Mr. Pots was particularly skilled at the game, and to nobody's surprise, he won rather fiercely that night. Perris decided to keep the man's high going with an offer he couldn't refuse.

"I'd like you to take over Perris Farms, Mr. Pots," he said, sitting across from him at one of the old, stump-made tables. "The garden is just coming into bloom and the sheep are ripe for sheering. You can take anything you like from the house, the barn – anything. You can even gut the place, let all the animals go, burn it and move on with your life if you'd really like."

"Oh, you know I'd never do that, Mr. Perris," he said, his cheeks red from the drink. Perris took the keys from his pocket and slid them across the table. Mr. Pots took them in his little hand and squeezed them tight. "I thank you for entrusting me with such a task, Perris. The farm will be here when you get back as a permanent resident. Assuming you don't find a better Layer, that is."

"There could never be a Layer like this, Ched." Perris' eyes welled up with tears. Quickly, quietly, he pulled the tip of his hat down to wipe them away with the brim, never letting his smile break.

"Thank you, Mr. Pots. Not just for this, but for everything. I wish I could thank every single one of you for taking me in for so long, and for taking in Ainsley, too. I know we overstayed our welcome by a good long time, but—"

"That's only in the eyes of The Ministry, Mr. Perris. You could never overstay your welcome, and you'll always have a home here. You're a good lad with a good heart. Whatever you're meant to learn during your time on The Thread, whatever you're meant to take Offthread, I know you'll--"

A sound that Perris had never heard in his 58 years of visiting Greenhedge broke through the bar; the front door slammed against the back wall. All heads turned to see a Hedgeman standing in the entryway, covered in sweat, panting as if he'd run a mile.

"Bugs," he choked, hardly able to get the word out. "Bugs are—"

Before he could get out the last word, a green blade tore through his back and out his chest. The Hedgeman gurgled and sputtered blood.
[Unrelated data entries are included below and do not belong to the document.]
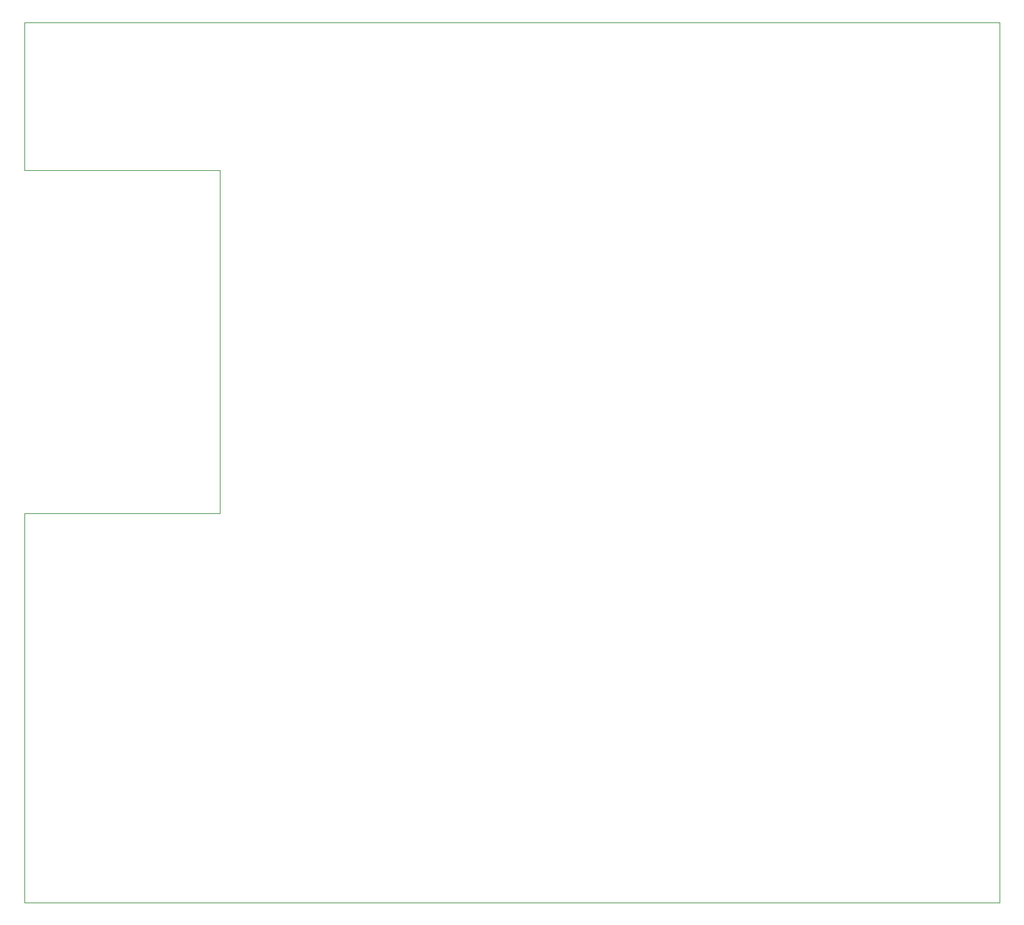
<source format=gbr>
%TF.GenerationSoftware,KiCad,Pcbnew,(5.1.10-1-10_14)*%
%TF.CreationDate,2022-02-21T18:02:18+11:00*%
%TF.ProjectId,Video terminal ,56696465-6f20-4746-9572-6d696e616c20,rev?*%
%TF.SameCoordinates,Original*%
%TF.FileFunction,Profile,NP*%
%FSLAX46Y46*%
G04 Gerber Fmt 4.6, Leading zero omitted, Abs format (unit mm)*
G04 Created by KiCad (PCBNEW (5.1.10-1-10_14)) date 2022-02-21 18:02:18*
%MOMM*%
%LPD*%
G01*
G04 APERTURE LIST*
%TA.AperFunction,Profile*%
%ADD10C,0.050000*%
%TD*%
G04 APERTURE END LIST*
D10*
X55000000Y-39000000D02*
X55000000Y-83000000D01*
X30000000Y-39000000D02*
X55000000Y-39000000D01*
X30000000Y-33000000D02*
X30000000Y-39000000D01*
X30000000Y-33000000D02*
X30000000Y-20000000D01*
X30000000Y-83000000D02*
X55000000Y-83000000D01*
X30000000Y-133000000D02*
X30000000Y-83000000D01*
X155000000Y-133000000D02*
X30000000Y-133000000D01*
X155000000Y-20000000D02*
X155000000Y-133000000D01*
X30000000Y-20000000D02*
X155000000Y-20000000D01*
M02*

</source>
His eyes widened into a look of blank horror as the blade travelled back through the way it came. His limp body hit the floor like a sack of bricks, revealing a blood-soaked, 8-foot tall Mantis in the doorway, the likes of which Perris had never dreamed could exist on Layer 30, let alone at all.

"Bloody hell," the bartender yelled, dropping a glass. "Run! Everybody run!"

The bar erupted into chaos as every drunken Hedgeman and Hedgewoman in the place scattered for the back exit. Somehow, the town of Greenhedge had been invaded.